Segment Open
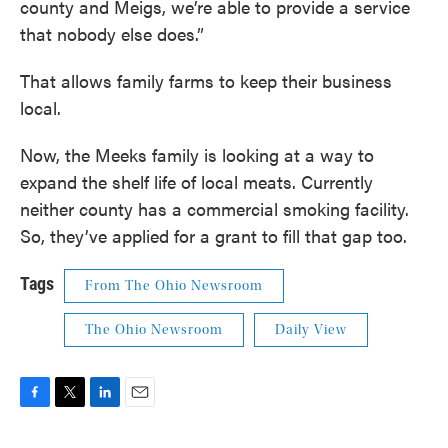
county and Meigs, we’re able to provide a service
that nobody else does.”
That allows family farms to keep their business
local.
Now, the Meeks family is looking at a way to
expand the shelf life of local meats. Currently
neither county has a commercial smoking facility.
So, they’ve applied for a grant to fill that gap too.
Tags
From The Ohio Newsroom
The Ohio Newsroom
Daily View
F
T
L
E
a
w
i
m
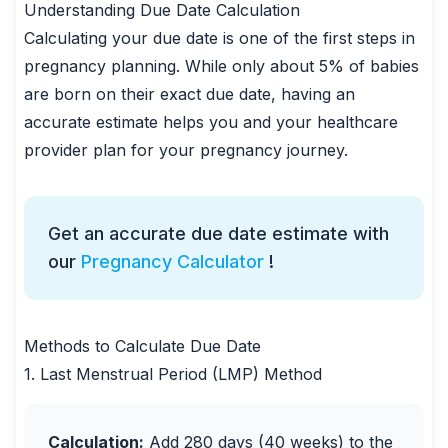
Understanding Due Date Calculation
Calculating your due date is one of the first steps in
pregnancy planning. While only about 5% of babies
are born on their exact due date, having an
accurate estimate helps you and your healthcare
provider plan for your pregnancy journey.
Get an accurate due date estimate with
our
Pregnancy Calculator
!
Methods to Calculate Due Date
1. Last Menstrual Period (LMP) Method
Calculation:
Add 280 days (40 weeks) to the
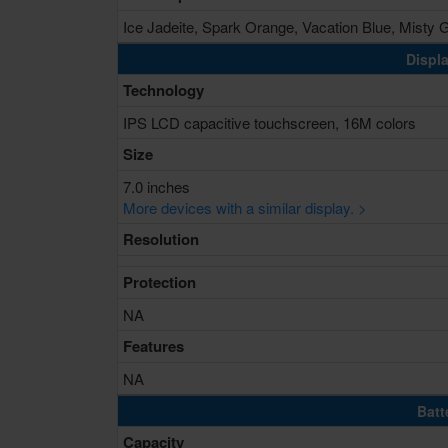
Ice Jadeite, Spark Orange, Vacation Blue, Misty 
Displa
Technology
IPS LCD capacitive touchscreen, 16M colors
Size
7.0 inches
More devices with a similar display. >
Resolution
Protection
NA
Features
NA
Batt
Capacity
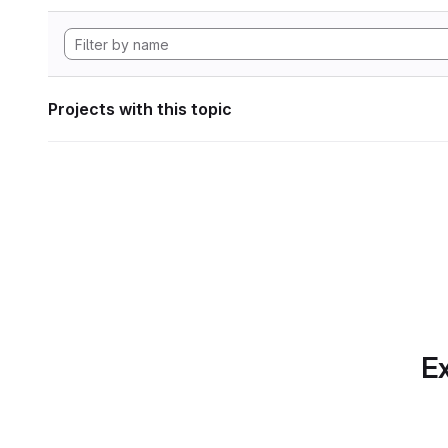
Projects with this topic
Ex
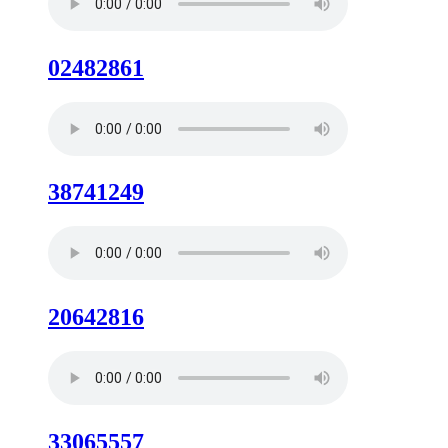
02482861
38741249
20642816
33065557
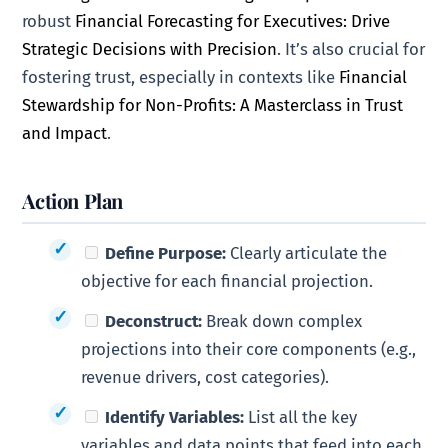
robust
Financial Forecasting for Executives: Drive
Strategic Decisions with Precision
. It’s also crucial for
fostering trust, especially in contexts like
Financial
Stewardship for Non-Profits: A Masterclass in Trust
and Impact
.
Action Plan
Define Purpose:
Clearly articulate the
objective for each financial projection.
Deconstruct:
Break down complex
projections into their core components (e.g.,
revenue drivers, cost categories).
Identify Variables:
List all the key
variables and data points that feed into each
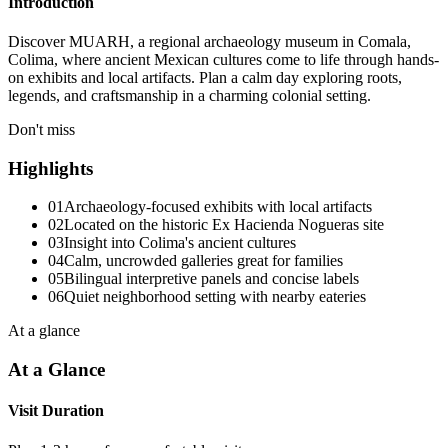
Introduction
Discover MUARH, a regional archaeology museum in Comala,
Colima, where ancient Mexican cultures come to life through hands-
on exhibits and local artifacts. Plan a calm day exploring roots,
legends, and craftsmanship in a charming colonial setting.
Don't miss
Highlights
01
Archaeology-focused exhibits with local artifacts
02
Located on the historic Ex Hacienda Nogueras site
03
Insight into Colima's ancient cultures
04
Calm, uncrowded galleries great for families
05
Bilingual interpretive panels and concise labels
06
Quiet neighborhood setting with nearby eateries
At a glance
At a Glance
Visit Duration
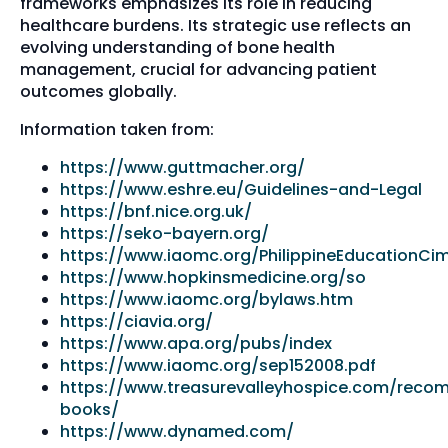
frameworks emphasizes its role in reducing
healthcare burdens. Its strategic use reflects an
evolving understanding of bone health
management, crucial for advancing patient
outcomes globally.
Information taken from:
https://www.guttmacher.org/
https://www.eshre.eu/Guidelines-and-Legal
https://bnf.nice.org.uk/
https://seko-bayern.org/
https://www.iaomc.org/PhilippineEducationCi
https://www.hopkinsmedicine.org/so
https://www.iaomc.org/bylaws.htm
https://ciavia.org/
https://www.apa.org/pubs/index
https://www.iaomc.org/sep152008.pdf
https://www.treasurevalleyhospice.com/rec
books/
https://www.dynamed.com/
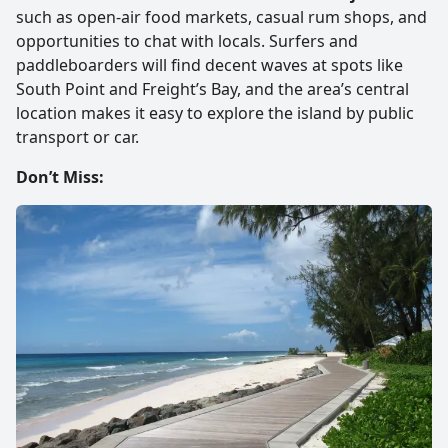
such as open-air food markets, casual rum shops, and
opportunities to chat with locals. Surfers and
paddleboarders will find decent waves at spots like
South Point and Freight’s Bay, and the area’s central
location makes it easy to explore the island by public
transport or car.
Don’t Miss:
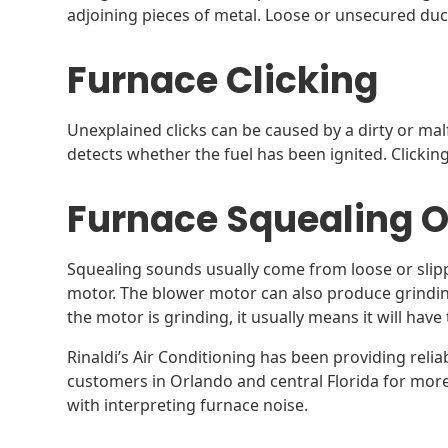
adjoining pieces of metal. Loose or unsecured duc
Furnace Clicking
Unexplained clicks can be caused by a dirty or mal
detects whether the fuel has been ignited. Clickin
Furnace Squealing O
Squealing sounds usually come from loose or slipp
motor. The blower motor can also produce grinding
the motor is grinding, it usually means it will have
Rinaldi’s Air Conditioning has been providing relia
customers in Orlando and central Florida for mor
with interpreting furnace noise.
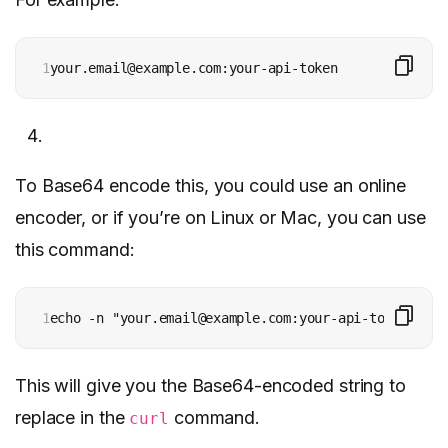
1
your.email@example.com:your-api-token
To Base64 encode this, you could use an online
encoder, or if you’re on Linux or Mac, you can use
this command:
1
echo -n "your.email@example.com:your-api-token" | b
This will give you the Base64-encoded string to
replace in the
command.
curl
Segment Closed
Return the records above exactly, without the pictures.

▶ Response
county and Meigs, we’re able to provide a service
that nobody else does.”
That allows family farms to keep their business
local.
Now, the Meeks family is looking at a way to
expand the shelf life of local meats. Currently
neither county has a commercial smoking facility.
So, they’ve applied for a grant to fill that gap too.
Tags
From The Ohio Newsroom
The Ohio Newsroom
Daily View
F
T
L
E
a
w
i
m
Understanding Due Date Calculation
Calculating your due date is one of the first steps in
pregnancy planning. While only about 5% of babies
are born on their exact due date, having an
accurate estimate helps you and your healthcare
provider plan for your pregnancy journey.
Get an accurate due date estimate with
our
Pregnancy Calculator
!
Methods to Calculate Due Date
1. Last Menstrual Period (LMP) Method
Calculation:
Add 280 days (40 weeks) to the
Ice Jadeite, Spark Orange, Vacation Blue, Misty 
Displa
Technology
IPS LCD capacitive touchscreen, 16M colors
Size
7.0 inches
More devices with a similar display. >
Resolution
Protection
NA
Features
NA
Batt
Capacity
Projects with this topic
Ex
02482861
38741249
20642816
33065557
robust
Financial Forecasting for Executives: Drive
Strategic Decisions with Precision
. It’s also crucial for
fostering trust, especially in contexts like
Financial
Stewardship for Non-Profits: A Masterclass in Trust
and Impact
.
Action Plan
Define Purpose:
Clearly articulate the
objective for each financial projection.
Deconstruct:
Break down complex
projections into their core components (e.g.,
revenue drivers, cost categories).
Identify Variables:
List all the key
variables and data points that feed into each
Introduction
Discover MUARH, a regional archaeology museum in Comala,
Colima, where ancient Mexican cultures come to life through hands-
on exhibits and local artifacts. Plan a calm day exploring roots,
legends, and craftsmanship in a charming colonial setting.
Don't miss
Highlights
01
Archaeology-focused exhibits with local artifacts
02
Located on the historic Ex Hacienda Nogueras site
03
Insight into Colima's ancient cultures
04
Calm, uncrowded galleries great for families
05
Bilingual interpretive panels and concise labels
06
Quiet neighborhood setting with nearby eateries
At a glance
At a Glance
Visit Duration
frameworks emphasizes its role in reducing
healthcare burdens. Its strategic use reflects an
evolving understanding of bone health
management, crucial for advancing patient
outcomes globally.
Information taken from:
https://www.guttmacher.org/
https://www.eshre.eu/Guidelines-and-Legal
https://bnf.nice.org.uk/
https://seko-bayern.org/
https://www.iaomc.org/PhilippineEducationCi
https://www.hopkinsmedicine.org/so
https://www.iaomc.org/bylaws.htm
https://ciavia.org/
https://www.apa.org/pubs/index
https://www.iaomc.org/sep152008.pdf
https://www.treasurevalleyhospice.com/rec
books/
https://www.dynamed.com/
such as open-air food markets, casual rum shops, and
opportunities to chat with locals. Surfers and
paddleboarders will find decent waves at spots like
South Point and Freight’s Bay, and the area’s central
location makes it easy to explore the island by public
transport or car.
Don’t Miss:
adjoining pieces of metal. Loose or unsecured duc
Furnace Clicking
Unexplained clicks can be caused by a dirty or mal
detects whether the fuel has been ignited. Clickin
Furnace Squealing O
Squealing sounds usually come from loose or slipp
motor. The blower motor can also produce grinding
the motor is grinding, it usually means it will have
Rinaldi’s Air Conditioning has been providing relia
customers in Orlando and central Florida for mor
with interpreting furnace noise.
1
your.email@example.com:your-api-token
To Base64 encode this, you could use an online
encoder, or if you’re on Linux or Mac, you can use
this command:
1
echo -n "your.email@example.com:your-api-token" | b
This will give you the Base64-encoded string to
replace in the
command.
curl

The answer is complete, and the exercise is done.